# Third Campsite Area



## LunarMako (Nov 25, 2017)

Sorry. I am sure there is a thread for this. Haven't seen it yet. 

How do you open the third locked campsite area? Is it a certain level or what? 

Thanks!


----------



## ravenblue (Nov 25, 2017)

I upgraded my tent to the third level and now I'm able to place the picnic area thing there.


----------



## LunarMako (Nov 25, 2017)

ravenblue said:


> I upgraded my tent to the third level and now I'm able to place the picnic area thing there.

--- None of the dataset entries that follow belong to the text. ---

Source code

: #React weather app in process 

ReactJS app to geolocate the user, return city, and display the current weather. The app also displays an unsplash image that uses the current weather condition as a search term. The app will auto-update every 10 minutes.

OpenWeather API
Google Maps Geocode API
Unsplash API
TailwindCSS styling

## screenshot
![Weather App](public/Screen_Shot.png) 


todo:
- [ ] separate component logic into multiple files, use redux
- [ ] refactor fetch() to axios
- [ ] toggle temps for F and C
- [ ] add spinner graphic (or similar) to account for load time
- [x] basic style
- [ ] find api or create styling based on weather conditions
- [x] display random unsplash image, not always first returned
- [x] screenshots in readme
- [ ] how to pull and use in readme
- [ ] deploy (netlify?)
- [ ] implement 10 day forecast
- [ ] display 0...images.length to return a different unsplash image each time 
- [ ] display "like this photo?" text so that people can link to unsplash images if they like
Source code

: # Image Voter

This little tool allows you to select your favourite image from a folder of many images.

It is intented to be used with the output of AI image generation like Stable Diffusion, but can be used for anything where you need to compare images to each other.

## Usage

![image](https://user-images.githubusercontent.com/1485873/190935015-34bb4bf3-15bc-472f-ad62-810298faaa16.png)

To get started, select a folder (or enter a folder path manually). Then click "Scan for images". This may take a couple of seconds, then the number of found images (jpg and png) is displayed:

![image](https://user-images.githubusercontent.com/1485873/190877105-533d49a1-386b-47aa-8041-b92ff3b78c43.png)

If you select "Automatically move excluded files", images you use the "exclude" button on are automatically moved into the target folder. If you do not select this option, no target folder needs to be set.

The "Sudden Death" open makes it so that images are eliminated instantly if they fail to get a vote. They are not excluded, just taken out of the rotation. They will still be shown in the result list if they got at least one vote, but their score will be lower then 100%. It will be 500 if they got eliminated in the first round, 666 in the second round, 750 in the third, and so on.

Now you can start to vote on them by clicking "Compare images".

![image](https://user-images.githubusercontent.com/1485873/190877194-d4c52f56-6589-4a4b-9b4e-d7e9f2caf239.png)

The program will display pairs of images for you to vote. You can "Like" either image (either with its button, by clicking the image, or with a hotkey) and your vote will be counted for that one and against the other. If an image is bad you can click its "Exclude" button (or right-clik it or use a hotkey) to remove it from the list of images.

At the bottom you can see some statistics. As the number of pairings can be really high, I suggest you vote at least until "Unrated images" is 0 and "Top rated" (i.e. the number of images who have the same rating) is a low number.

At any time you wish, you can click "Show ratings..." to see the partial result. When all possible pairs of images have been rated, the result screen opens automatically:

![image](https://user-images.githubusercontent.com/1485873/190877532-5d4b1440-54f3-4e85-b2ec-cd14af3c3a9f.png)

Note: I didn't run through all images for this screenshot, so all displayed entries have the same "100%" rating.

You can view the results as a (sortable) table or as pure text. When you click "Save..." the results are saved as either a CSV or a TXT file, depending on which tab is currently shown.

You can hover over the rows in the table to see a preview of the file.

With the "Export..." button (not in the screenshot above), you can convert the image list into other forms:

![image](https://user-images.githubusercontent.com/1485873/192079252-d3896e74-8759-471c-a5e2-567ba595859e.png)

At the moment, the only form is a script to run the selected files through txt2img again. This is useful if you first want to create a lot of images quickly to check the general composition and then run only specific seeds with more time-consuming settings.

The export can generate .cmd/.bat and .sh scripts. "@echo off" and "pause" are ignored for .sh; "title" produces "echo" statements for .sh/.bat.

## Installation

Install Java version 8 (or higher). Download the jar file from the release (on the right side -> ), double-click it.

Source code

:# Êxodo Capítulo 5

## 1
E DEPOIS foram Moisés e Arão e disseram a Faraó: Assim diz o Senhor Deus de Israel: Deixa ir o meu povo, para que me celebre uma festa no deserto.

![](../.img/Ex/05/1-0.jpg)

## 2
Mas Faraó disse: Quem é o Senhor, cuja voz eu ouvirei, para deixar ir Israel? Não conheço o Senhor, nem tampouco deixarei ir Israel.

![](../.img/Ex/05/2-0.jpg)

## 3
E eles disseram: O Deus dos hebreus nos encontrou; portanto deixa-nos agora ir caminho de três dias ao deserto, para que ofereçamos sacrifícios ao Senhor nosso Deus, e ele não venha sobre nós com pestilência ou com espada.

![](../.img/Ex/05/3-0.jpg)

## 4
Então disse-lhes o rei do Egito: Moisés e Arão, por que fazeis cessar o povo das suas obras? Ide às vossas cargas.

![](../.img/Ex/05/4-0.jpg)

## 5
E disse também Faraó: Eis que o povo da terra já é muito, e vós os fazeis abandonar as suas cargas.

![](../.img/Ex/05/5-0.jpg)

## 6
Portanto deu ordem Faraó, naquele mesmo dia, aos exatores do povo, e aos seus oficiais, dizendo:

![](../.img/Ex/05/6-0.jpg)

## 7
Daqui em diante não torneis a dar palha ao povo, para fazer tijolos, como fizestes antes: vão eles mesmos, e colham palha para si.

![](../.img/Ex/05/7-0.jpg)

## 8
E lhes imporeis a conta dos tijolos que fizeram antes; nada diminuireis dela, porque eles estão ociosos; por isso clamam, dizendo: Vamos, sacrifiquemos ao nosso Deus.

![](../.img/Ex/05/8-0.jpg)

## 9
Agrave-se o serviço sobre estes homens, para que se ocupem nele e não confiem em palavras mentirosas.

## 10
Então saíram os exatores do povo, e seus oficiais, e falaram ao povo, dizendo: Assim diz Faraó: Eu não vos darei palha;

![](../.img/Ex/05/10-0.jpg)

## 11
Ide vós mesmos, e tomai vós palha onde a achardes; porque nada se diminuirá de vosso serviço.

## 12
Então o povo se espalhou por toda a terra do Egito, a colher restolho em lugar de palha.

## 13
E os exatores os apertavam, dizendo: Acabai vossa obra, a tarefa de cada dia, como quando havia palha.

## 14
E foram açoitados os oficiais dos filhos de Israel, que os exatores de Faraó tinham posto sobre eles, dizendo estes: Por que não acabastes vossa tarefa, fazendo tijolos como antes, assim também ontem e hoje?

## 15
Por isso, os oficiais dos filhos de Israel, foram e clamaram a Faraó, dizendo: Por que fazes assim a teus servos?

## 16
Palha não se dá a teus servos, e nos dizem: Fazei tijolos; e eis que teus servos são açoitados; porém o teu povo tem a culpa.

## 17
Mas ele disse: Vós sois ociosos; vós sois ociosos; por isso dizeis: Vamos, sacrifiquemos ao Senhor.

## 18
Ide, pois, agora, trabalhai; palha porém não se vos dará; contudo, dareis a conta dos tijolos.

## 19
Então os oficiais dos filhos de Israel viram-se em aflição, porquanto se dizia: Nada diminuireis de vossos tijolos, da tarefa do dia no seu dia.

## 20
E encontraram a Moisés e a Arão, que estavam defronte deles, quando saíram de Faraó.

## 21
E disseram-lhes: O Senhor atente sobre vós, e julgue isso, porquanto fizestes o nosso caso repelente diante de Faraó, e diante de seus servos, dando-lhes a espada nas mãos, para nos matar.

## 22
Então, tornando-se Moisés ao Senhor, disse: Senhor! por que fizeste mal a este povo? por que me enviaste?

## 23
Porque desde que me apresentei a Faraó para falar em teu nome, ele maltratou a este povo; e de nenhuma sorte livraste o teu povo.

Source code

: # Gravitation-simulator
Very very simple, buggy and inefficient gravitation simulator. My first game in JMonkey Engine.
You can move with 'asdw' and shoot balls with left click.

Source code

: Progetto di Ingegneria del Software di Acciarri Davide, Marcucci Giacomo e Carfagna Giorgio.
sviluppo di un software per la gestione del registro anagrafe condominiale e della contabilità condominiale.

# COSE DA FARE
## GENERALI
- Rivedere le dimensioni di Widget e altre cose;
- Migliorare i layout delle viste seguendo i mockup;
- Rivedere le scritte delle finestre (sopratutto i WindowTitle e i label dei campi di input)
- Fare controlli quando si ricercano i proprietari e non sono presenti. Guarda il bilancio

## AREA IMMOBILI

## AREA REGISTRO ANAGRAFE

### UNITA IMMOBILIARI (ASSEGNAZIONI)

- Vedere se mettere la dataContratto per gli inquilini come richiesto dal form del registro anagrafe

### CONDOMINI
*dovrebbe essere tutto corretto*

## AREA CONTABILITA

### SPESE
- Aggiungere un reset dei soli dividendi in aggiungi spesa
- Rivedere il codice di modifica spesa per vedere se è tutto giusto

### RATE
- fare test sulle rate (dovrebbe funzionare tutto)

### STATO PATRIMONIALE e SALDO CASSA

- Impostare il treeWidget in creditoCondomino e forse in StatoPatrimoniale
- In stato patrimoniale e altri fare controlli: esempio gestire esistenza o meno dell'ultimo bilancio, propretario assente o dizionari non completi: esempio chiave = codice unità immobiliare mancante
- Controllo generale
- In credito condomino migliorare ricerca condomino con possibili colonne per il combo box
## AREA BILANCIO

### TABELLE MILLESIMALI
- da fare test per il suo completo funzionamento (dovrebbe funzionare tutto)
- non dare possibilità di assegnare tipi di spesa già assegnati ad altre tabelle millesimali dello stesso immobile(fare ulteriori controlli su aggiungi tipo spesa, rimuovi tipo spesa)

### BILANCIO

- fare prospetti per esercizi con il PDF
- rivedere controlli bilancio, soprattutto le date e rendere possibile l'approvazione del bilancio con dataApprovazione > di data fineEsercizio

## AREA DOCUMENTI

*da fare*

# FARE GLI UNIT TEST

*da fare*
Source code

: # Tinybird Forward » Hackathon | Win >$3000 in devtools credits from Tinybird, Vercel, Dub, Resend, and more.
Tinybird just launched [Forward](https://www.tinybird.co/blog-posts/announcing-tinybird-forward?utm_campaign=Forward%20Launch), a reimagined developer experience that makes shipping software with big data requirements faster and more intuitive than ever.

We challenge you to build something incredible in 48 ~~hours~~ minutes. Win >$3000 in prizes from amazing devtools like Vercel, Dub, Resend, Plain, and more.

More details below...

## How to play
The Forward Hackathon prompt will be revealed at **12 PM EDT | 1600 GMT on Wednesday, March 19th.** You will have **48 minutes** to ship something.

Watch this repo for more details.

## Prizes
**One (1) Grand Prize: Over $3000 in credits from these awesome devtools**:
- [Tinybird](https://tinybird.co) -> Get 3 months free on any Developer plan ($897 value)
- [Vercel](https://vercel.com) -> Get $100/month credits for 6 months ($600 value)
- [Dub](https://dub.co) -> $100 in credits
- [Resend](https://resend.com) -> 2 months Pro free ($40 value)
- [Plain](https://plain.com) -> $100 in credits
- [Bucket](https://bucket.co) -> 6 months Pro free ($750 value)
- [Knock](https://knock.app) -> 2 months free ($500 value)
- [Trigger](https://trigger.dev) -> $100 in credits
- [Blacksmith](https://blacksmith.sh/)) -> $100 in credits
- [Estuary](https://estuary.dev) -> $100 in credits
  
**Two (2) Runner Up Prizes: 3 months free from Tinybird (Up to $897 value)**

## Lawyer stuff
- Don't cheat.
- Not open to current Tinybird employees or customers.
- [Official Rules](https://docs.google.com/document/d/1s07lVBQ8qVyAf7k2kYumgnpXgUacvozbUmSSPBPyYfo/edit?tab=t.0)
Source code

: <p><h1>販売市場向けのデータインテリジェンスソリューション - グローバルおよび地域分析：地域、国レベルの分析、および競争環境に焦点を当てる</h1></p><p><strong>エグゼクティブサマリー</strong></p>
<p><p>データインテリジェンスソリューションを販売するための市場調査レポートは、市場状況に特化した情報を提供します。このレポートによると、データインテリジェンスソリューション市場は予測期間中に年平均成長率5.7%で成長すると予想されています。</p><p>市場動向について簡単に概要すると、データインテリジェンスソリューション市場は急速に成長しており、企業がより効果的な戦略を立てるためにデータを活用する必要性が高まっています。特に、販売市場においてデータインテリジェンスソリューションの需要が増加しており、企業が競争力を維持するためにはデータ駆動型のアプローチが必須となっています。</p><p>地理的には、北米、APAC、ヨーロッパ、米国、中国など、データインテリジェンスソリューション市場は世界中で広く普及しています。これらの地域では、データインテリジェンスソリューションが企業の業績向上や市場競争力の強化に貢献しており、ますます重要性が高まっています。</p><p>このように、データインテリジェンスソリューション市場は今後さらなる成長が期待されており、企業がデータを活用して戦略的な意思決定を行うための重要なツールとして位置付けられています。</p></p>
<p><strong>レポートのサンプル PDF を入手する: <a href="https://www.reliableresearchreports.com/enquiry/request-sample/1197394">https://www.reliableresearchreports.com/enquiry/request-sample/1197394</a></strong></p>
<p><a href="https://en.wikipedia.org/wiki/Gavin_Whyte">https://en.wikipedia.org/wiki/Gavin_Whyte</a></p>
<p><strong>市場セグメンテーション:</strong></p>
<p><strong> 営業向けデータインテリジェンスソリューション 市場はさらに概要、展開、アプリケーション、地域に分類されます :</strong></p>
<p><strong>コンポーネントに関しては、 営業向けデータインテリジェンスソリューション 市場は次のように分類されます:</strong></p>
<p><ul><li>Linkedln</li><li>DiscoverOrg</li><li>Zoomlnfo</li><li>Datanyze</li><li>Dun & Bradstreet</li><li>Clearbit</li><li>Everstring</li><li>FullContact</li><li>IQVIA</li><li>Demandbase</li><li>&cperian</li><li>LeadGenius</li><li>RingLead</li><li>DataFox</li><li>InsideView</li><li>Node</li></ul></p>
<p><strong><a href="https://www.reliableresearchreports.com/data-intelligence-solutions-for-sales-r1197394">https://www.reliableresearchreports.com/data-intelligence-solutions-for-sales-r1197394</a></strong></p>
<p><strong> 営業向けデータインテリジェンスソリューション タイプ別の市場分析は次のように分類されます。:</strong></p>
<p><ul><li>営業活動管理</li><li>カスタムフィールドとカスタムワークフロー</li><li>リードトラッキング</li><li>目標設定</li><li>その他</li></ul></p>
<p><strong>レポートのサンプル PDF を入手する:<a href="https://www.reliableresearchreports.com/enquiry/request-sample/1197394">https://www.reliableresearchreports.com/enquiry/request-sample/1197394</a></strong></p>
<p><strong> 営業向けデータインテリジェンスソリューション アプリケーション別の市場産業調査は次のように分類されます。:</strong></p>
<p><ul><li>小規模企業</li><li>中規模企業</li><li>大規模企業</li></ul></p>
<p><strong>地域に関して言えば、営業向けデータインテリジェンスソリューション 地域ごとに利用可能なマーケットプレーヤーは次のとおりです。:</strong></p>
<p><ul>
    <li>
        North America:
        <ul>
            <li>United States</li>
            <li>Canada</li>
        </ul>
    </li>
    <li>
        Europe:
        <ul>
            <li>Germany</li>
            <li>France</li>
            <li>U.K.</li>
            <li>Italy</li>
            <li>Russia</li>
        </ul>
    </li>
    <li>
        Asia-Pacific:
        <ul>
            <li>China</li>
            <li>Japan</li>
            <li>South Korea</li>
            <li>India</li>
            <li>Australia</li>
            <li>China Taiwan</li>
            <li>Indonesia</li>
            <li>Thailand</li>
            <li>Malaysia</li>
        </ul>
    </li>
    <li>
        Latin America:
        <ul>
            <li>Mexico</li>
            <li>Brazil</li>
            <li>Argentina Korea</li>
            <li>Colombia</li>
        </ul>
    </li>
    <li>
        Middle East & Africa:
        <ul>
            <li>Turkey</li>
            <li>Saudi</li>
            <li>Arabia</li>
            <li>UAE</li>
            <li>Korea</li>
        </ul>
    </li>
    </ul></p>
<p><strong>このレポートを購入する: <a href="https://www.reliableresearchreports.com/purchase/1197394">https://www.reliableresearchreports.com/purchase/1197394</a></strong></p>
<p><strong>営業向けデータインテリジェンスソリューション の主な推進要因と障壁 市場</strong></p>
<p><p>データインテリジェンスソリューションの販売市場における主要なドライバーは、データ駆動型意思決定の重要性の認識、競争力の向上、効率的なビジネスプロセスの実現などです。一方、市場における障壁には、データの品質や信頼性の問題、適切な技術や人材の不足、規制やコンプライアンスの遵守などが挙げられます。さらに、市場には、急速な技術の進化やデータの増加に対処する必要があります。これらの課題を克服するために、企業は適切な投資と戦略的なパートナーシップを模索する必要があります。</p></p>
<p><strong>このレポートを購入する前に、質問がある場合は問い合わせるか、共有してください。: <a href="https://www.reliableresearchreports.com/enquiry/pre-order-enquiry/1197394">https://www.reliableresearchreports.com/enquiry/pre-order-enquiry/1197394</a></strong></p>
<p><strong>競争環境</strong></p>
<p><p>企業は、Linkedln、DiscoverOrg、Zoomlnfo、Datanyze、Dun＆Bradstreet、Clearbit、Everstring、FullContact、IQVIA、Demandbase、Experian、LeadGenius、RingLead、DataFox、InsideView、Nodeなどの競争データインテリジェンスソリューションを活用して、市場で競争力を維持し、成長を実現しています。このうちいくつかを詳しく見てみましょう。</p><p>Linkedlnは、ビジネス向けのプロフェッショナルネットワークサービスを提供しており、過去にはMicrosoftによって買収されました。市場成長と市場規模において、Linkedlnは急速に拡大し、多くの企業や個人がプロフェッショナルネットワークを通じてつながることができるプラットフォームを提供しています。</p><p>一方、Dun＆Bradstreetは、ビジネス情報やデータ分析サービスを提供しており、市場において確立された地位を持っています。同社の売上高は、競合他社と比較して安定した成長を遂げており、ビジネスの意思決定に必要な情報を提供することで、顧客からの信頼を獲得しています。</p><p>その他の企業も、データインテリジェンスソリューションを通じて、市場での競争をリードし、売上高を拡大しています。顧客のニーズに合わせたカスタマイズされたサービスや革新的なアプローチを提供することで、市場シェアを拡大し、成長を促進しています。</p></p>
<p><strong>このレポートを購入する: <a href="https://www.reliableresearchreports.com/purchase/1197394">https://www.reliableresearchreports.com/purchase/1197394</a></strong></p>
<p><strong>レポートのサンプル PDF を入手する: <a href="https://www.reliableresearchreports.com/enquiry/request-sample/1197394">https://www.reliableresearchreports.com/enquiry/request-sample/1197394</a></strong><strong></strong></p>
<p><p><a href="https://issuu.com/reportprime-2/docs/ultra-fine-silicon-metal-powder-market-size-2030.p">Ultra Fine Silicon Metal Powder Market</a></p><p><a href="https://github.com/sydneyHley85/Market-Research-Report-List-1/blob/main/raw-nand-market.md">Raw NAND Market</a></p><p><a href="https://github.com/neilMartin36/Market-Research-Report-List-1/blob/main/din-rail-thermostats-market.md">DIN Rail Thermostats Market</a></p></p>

Oh, okay. Thank you for letting me know. I am building the new cute campsite now. After that I just have to find out how to level that up


----------



## Gruntilda (Nov 25, 2017)

I read somewhere that it is a good idea to build all 4 of the starting tents as soon as you can as that will increase the max friendship level for all villagers of each type.  To build all 4 you need to take down a tent for the 3rd and 4th ones you build but the effects of the increase remain for the villagers.


----------



## QueenOpossum (Nov 25, 2017)

You unlock the second amenities area once you hit level 10 I believe.


----------



## LillyofVadness (Nov 26, 2017)

You unlock the second amenities at level 10.
I've seen people have a tent in each of the amenities spots, which you can do as soon as you hit ten, but other people use the second spot for the other amenities, which are unlocked after crafting a level 3 tent of the same theme, i.e the Half Pipe is craftable after you make the Level 3 sporty tent, etc.


----------



## LunarMako (Nov 26, 2017)

Gruntilda said:


> I read somewhere that it is a good idea to build all 4 of the starting tents as soon as you can as that will increase the max friendship level for all villagers of each type.  To build all 4 you need to take down a tent for the 3rd and 4th ones you build but the effects of the increase remain for the villagers.



Awesome! Will do!


----------



## Bcat (Nov 26, 2017)

Gruntilda said:


> I read somewhere that it is a good idea to build all 4 of the starting tents as soon as you can as that will increase the max friendship level for all villagers of each type.  To build all 4 you need to take down a tent for the 3rd and 4th ones you build but the effects of the increase remain for the villagers.



I did this and highly recommend.


----------